■ Data for the task
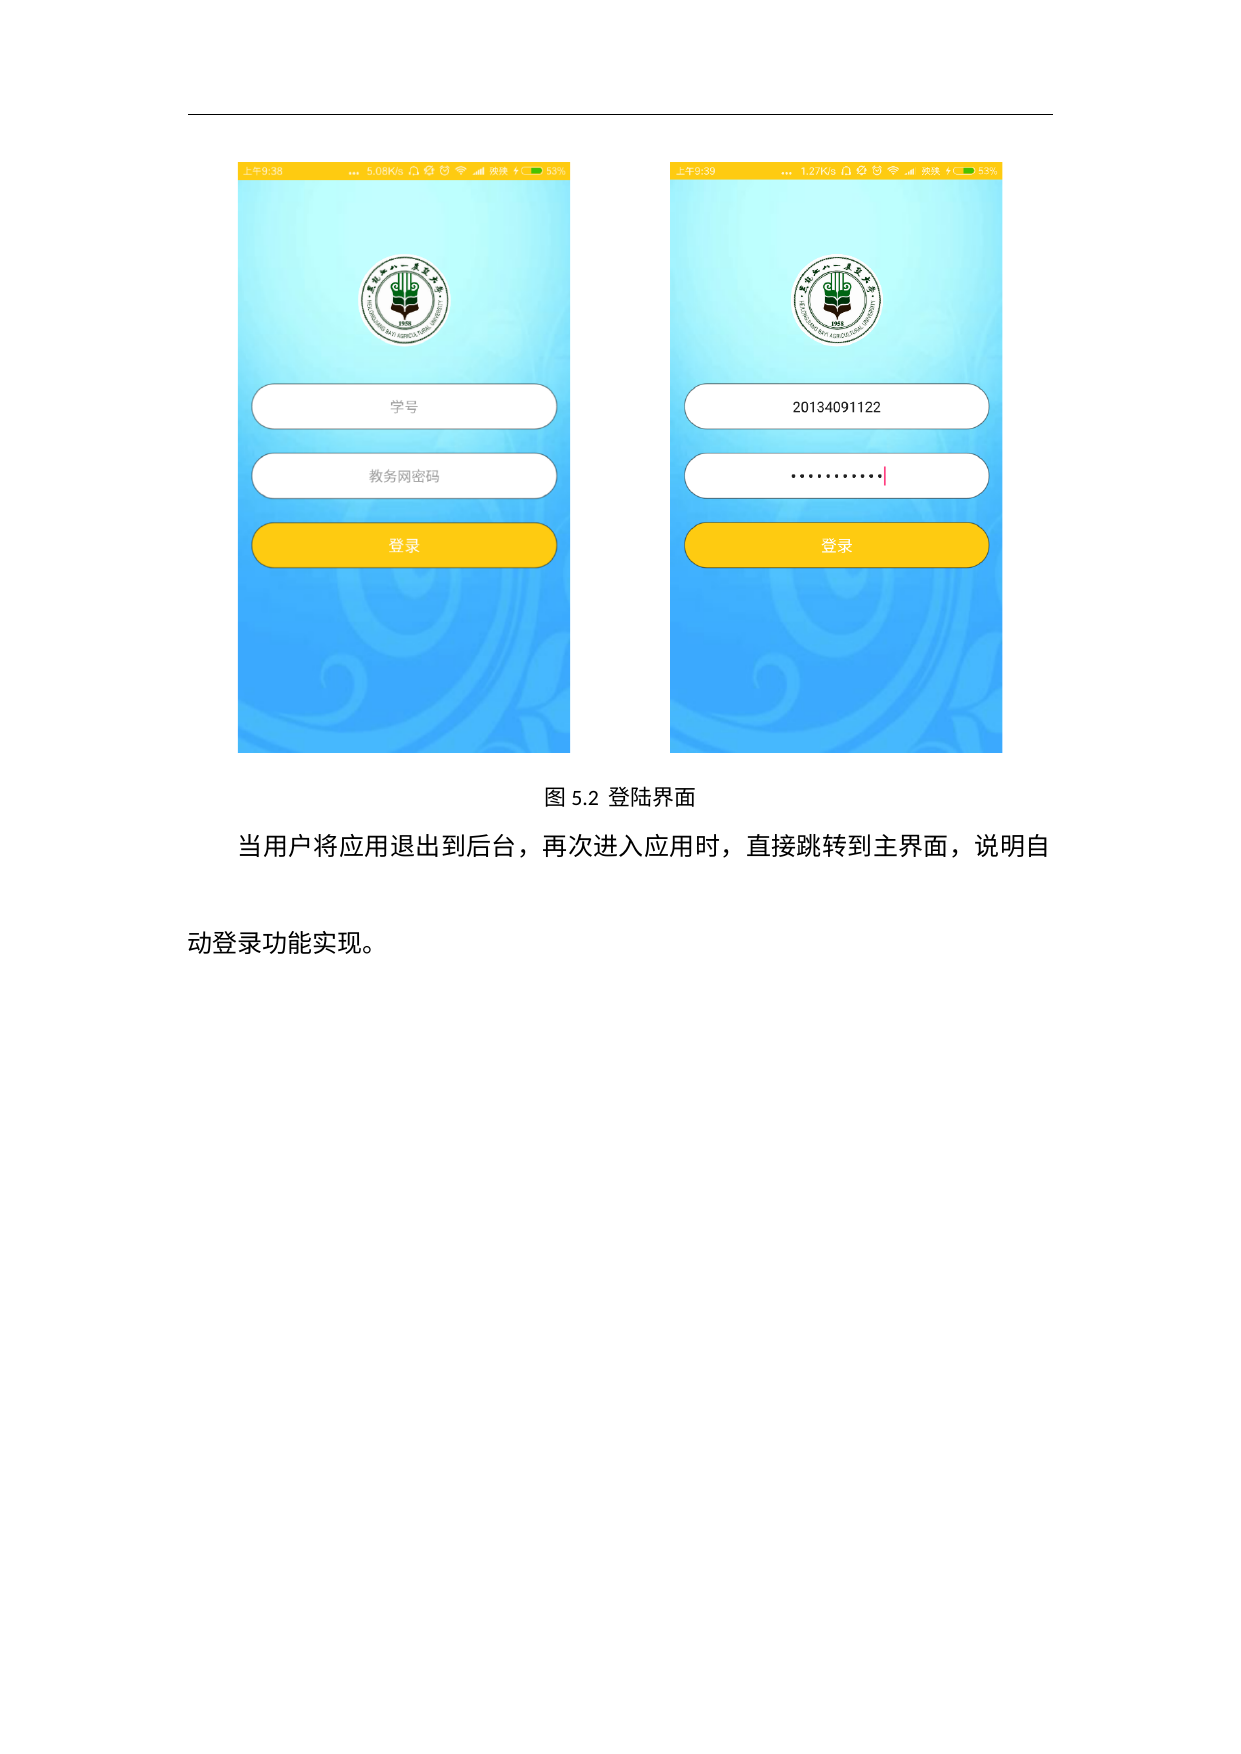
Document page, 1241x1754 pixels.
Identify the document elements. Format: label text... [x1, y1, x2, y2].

text 当用户将应用退出到后台，再次进入应用时，直接跳转到主界面，说明自动登录功能实现。 [187, 812, 1053, 974]
table_header [188, 162, 620, 779]
picture [237, 162, 571, 753]
picture [670, 162, 1003, 753]
table_cell 图 5.2 登陆界面 [188, 780, 1052, 812]
table_header [620, 162, 1052, 779]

■ Problem details
Once the pictures are removed, output the entries above exactly as given.

■ Output of the exercise
Document page, 1241x1754 pixels.
Identify the document elements. Format: label text... [x1, y1, x2, y2].

text 当用户将应用退出到后台，再次进入应用时，直接跳转到主界面，说明自动登录功能实现。 [187, 812, 1053, 974]
table_header [188, 162, 620, 779]
picture [237, 162, 571, 753]
picture [670, 162, 1003, 753]
table_cell 图 5.2 登陆界面 [188, 780, 1052, 812]
table_header [620, 162, 1052, 779]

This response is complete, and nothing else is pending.